Additional interest payment: stage victory for premium savers before the BGH

Karlsruhe (dpa) – Savers have long since got used to the fact that there is almost no interest. For many thousands of premium savers with old contracts, the interest rates were unlawfully capped too much.

They are actually entitled to additional payments, but the road to get there is rocky. Consumer advocates are now trying to put pressure on with model declaratory actions. The Federal Court of Justice (BGH) in Karlsruhe has now decided on the first of them. Still, questions remain unanswered. (Ref. XI ZR 234 / 20)

What is it exactly?

In many premium savings contracts that were concluded in the 1990 and 2000 years, there are clauses that allowed the money house to adjust the interest rate unilaterally almost at will. The BGH was about the Stadt- und Kreissparkasse Leipzig. There it says in the old forms, for example, that the savings deposit is “subject to variable interest”. The interest rate changes when the notice in the cash register is renewed.

Why is that problematic?

At that time, a lucrative interest rate was nothing special, but in the low interest rate phase they have Credit institutions only adjusted in one direction: downwards – partly to 0, 01 or 0, 001 Percent. In the case of long-term contracts, savers can expect “a certain degree of calculability of the possible changes in benefits”, as the BGH has already decided 2004. Clauses that leave the banks and savings banks completely free are unreasonable and therefore ineffective. In two judgments by 2010, the BGH also made very specific guidelines on how to find a solution in such a case that also takes the interests of savers into account.

Why are there still disputes and lawsuits today?

Consumer advocates accuse the savings banks, whose domain was the premium savings model, of playing for time. Often, additional payments are only made at the insistence of persistent customers – and then by no means everything. “Because there is a lot of money involved,” says Michael Hummel from the consumer center in Saxony. For the model lawsuit against Leipziger Sparkasse, his team calculated how much interest the savers involved would still be entitled to – and came to an average of 3100 euros. Hummel estimates that there are billions in claims across the industry. But more and more premium savings contracts are expiring or being terminated, the claims of customers threaten to expire.

What role do the model lawsuits play?

With the 2018 The newly introduced model declaratory action can be enforced by the consumer advice centers in a single procedure for many of those affected. That also makes it easier to reach fundamental judgments. At the moment, the consumer advice centers are conducting nine sample proceedings nationwide for back interest payments. It is true that only those savers who have entered the respective complaint register can benefit directly from this. Hummel sees the savings banks as an obligation to approach all those affected.
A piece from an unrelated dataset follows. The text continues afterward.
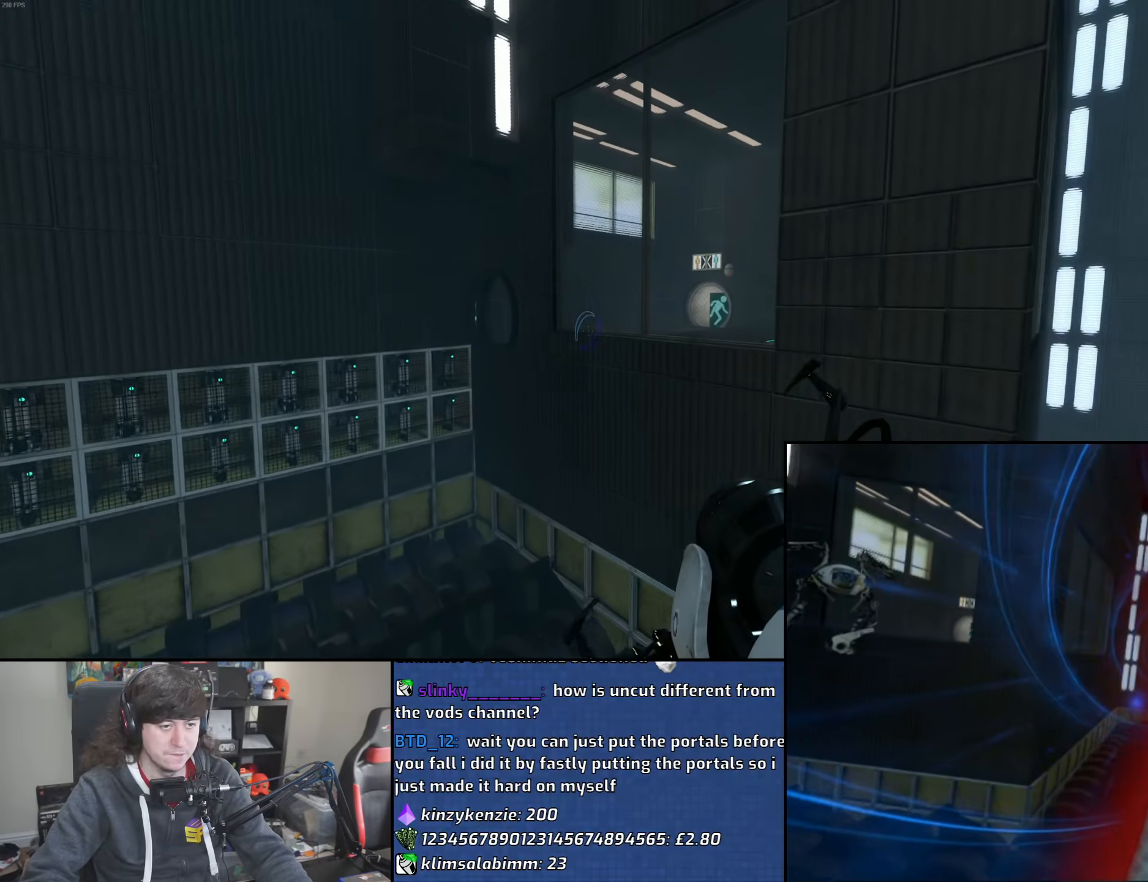
{"keys": ["a", "ctrl"], "mouse": [], "events": [[133, "a", "down"], [150, "d", "up"]]}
What do the savings banks say?

The German Savings Banks and Giro Association (DSGV) represents in a statement from January the opinion that “the case law of the BGH of 2004 has since been appropriately implemented in the affected and later premium savings contracts”. The financial supervisory authority Bafin sees it differently: In June, it ultimately obliged the industry by general decree to inform all those affected and to make them an offer or an irrevocable commitment to additional payment. There is talk of a grievance: So far, many credit institutions have tacitly changed the old contracts themselves, disregarding BGH requirements – and not paying anything later.
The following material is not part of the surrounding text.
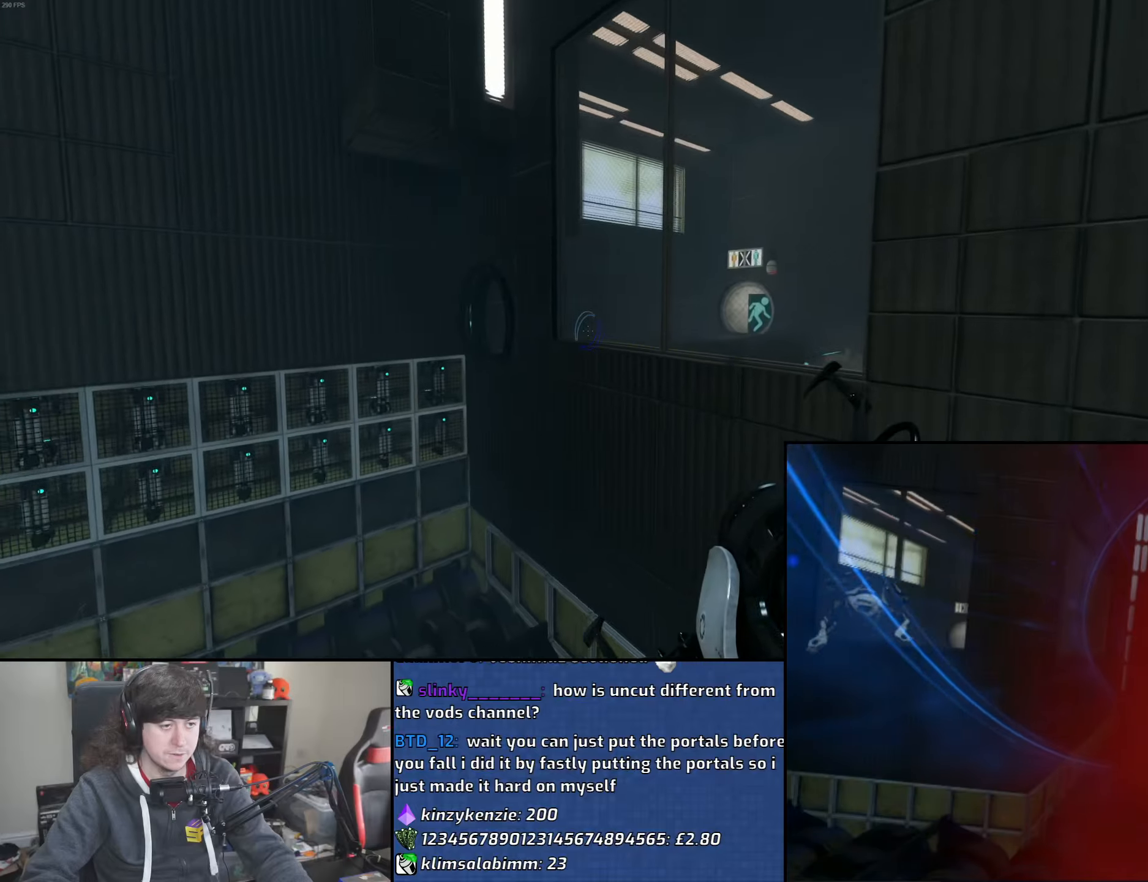
{"keys": ["ctrl", "d"], "mouse": [], "events": [[417, "d", "down"], [433, "a", "up"]]}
What has the BGH decided now?

As hoped by the consumer advice center, this time the judges have given precise instructions on how the interest is to be calculated. The details are complicated, but this also ensures, among other things, that negative interest rates are not possible. And affected savers can now quantify their demands more specifically. However, the BGH has not commented on the important question of whether claims may have lapsed in the meantime. And the model case has not yet been completed: At the Dresden Higher Regional Court, an expert has to clarify which interest rate is to be used for orientation.

What happens next for savers?

The model plaintiffs may still face follow-up proceedings after a final judgment. Other affected premium savers who have not joined a model lawsuit would have to go to court themselves if their bank is not prepared to give in. A quick solution is not in sight even after the BGH ruling: More than 1100 credit institutions refuse to implement the general decree of the Bafin and have lodged an objection. Long legal disputes are threatened.